Menurut GizChina , CERT-In menyatakan bahwa malware tersebut dapat meretas dan mencuri data sensitif pada perangkat Android. Daam adalah malware untuk perangkat Android dan dapat melewati pemeriksaan keamanan ponsel. Malware ini juga dapat mencuri data sensitif dari ponsel dan mengakses izin penting.
Perangkat Android terus menjadi target utama bagi peretas untuk dieksploitasi.
Selain itu, malware dapat meretas log panggilan, memodifikasi kata sandi perangkat, dan banyak lagi. Setelah menyerang perangkat, peretas bahkan dapat mengendalikan ponsel dari jarak jauh.
Daam terutama menyebar melalui file APK Android. Malware ini menginfeksi perangkat saat diunduh dari sumber yang tidak tepercaya atau tidak dikenal, yang sering ditemukan di situs web atau aplikasi pihak ketiga.
Daam berkomunikasi dengan berbagai file APK Android untuk mendapatkan akses ke ponsel. Setelah didistribusikan melalui situs web pihak ketiga, malware ini mengenkripsi file di ponsel menggunakan algoritma AES sebelum menghapusnya dari penyimpanan lokal, hanya menyisakan file yang terenkripsi, bersama dengan ekstensi ".enc" dan "readme_now.txt" serta catatan tebusan. Malware ini mampu meretas log panggilan dan kontak, mendapatkan akses ke kamera, memodifikasi kata sandi, merekam riwayat penelusuran dan bookmark, menghentikan proses latar belakang, dan mengakses log panggilan.

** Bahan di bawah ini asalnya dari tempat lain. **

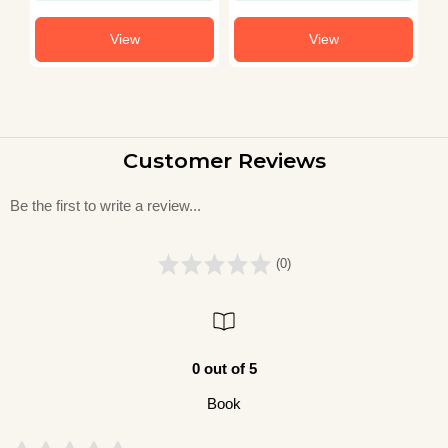
View
View
Customer Reviews
Be the first to write a review...
(0)
0 out of 5
Book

Untuk melindungi perangkat Android dari malware Daam, pengguna disarankan untuk mengikuti panduan berikut: jangan mengunduh aplikasi dari sumber yang tidak terpercaya atau tidak dikenal; hanya instal aplikasi dari Google Play Store atau toko aplikasi tepercaya lainnya; selalu perbarui perangkat Android Anda dengan patch keamanan terbaru; instal dan perbarui aplikasi antivirus yang bereputasi; selalu berhati-hati saat mengklik tautan atau mengunduh lampiran dari sumber yang tidak dikenal; dan terakhir, lakukan pencadangan data secara teratur untuk menghindari kehilangan data jika terjadi serangan malware.